* MATERIAL A PROCESAR:
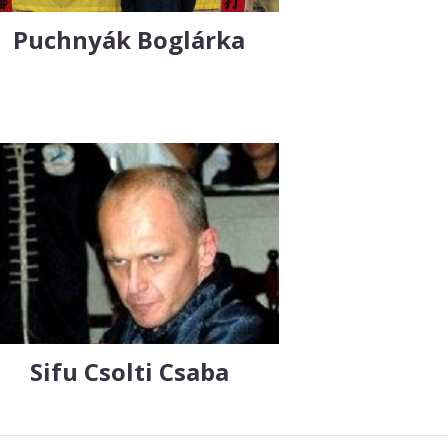
Puchnyák Boglárka
Sifu Csolti Csaba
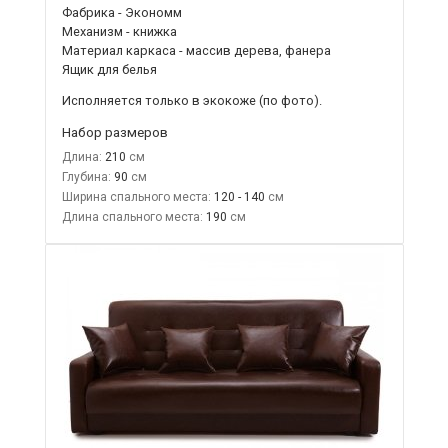
Фабрика - Экономм
Механизм - книжка
Материал каркаса - массив дерева, фанера
Ящик для белья
Исполняется только в экокоже
(по фото).
Набор размеров
Длина:
210
Глубина:
90
Ширина спального места:
120 - 140
Длина спального места:
190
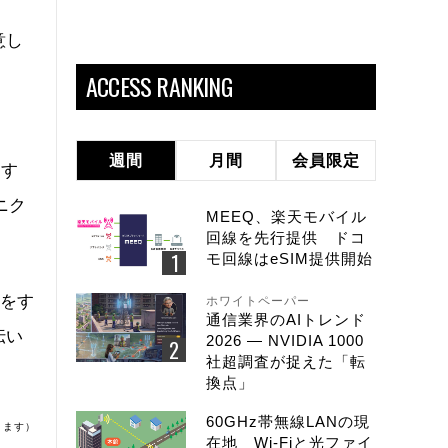
意し
ACCESS RANKING
。
週間
月間
会員限定
はす
ニク
MEEQ、楽天モバイル
回線を先行提供 ドコ
モ回線はeSIM提供開始
どをす
ホワイトペーパー
通信業界のAIトレンド
伝い
2026 ― NVIDIA 1000
社超調査が捉えた「転
換点」
60GHz帯無線LANの現
ります）
在地 Wi-Fiと光ファイ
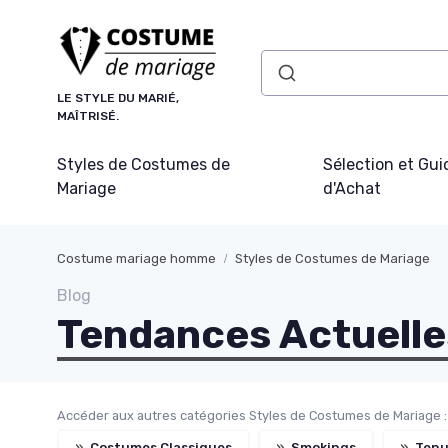
Panneau de gestion des cookies
LE STYLE DU MARIÉ,
MAÎTRISÉ.
Styles de Costumes de
Sélection et Gui
Mariage
d'Achat
Costume mariage homme
Styles de Costumes de Mariage
Blog
Tendances Actuelle
Accéder aux autres catégories Styles de Costumes de Mariage :
»
Costumes Classiques
»
Smokings
»
Tenu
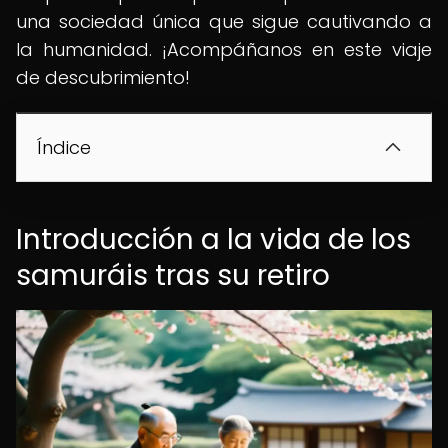
una sociedad única que sigue cautivando a
la humanidad. ¡Acompáñanos en este viaje
de descubrimiento!
Índice
Introducción a la vida de los
samuráis tras su retiro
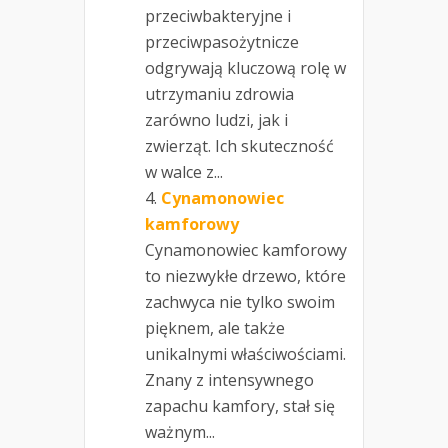
przeciwbakteryjne i
przeciwpasożytnicze
odgrywają kluczową rolę w
utrzymaniu zdrowia
zarówno ludzi, jak i
zwierząt. Ich skuteczność
w walce z...
Cynamonowiec
kamforowy
Cynamonowiec kamforowy
to niezwykłe drzewo, które
zachwyca nie tylko swoim
pięknem, ale także
unikalnymi właściwościami.
Znany z intensywnego
zapachu kamfory, stał się
ważnym...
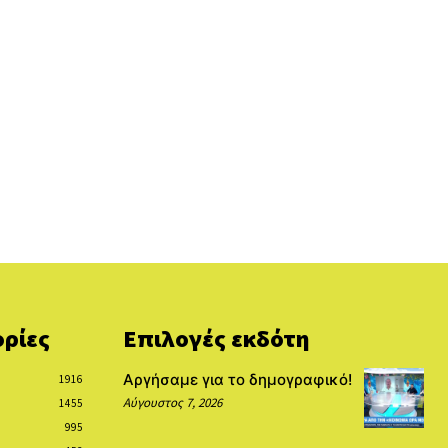
ρίες
Επιλογές εκδότη
Αργήσαμε για το δημογραφικό!
1916
Αύγουστος 7, 2026
1455
995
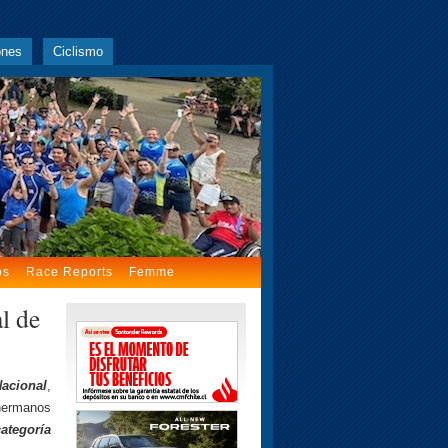
ones
Ciclismo
os
Race Reports
Femme
l de
Nacional
,
 hermanos
ategoría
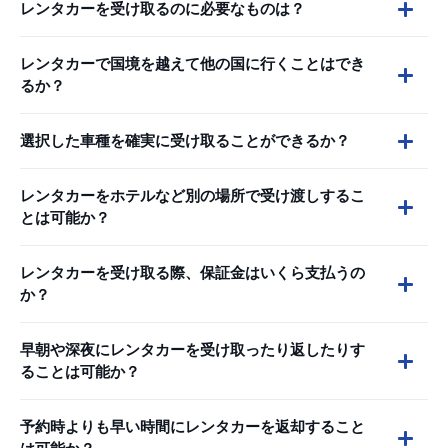
レンタカーを受け取るのに必要なものは？
レンタカーで国境を越えて他の国に行くことはでき
るか？
選択した車種を確実に受け取ることができるか？
レンタカーをホテルなど別の場所で受け渡しするこ
とは可能か？
レンタカーを受け取る際、保証金はいくら支払うの
か？
早朝や深夜にレンタカーを受け取ったり返したりす
ることは可能か？
予約時よりも早い時間にレンタカーを返却すること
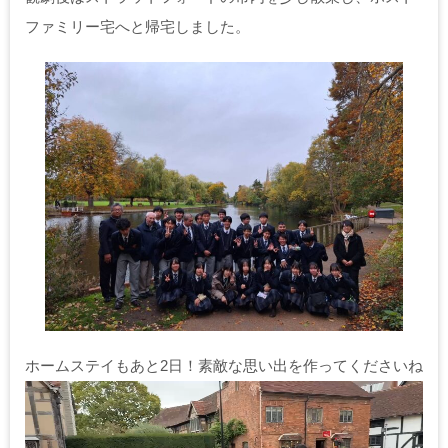
ファミリー宅へと帰宅しました。
ホームステイもあと2日！素敵な思い出を作ってくださいね
動
画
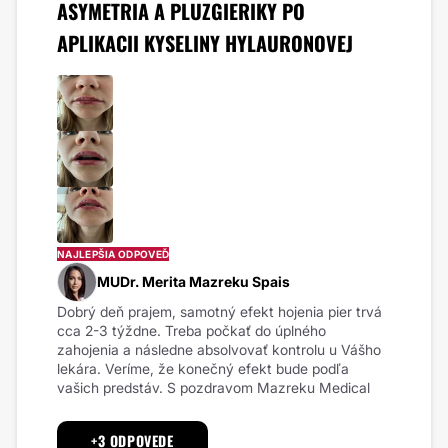
ASYMETRIA A PLUZGIERIKY PO
APLIKACII KYSELINY HYLAURONOVEJ
NAJLEPŠIA ODPOVEĎ
MUDr. Merita Mazreku Spais
Dobrý deň prajem, samotný efekt hojenia pier trvá
cca 2-3 týždne. Treba počkať do úplného
zahojenia a následne absolvovať kontrolu u Vášho
lekára. Veríme, že konečný efekt bude podľa
vašich predstáv. S pozdravom Mazreku Medical
+3 ODPOVEDE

* TU TAREA: Reproduce textualmente el tramo del listado que va desde la línea que contiene "ファミリー宅へと帰宅しました。" hasta el final, con ambos extremos incluidos. Deja fuera de tu respuesta las marcas de imagen.

* RESPUESTA:
ファミリー宅へと帰宅しました。
ホームステイもあと2日！素敵な思い出を作ってくださいね
動
画
ASYMETRIA A PLUZGIERIKY PO
APLIKACII KYSELINY HYLAURONOVEJ
NAJLEPŠIA ODPOVEĎ
MUDr. Merita Mazreku Spais
Dobrý deň prajem, samotný efekt hojenia pier trvá
cca 2-3 týždne. Treba počkať do úplného
zahojenia a následne absolvovať kontrolu u Vášho
lekára. Veríme, že konečný efekt bude podľa
vašich predstáv. S pozdravom Mazreku Medical
+3 ODPOVEDE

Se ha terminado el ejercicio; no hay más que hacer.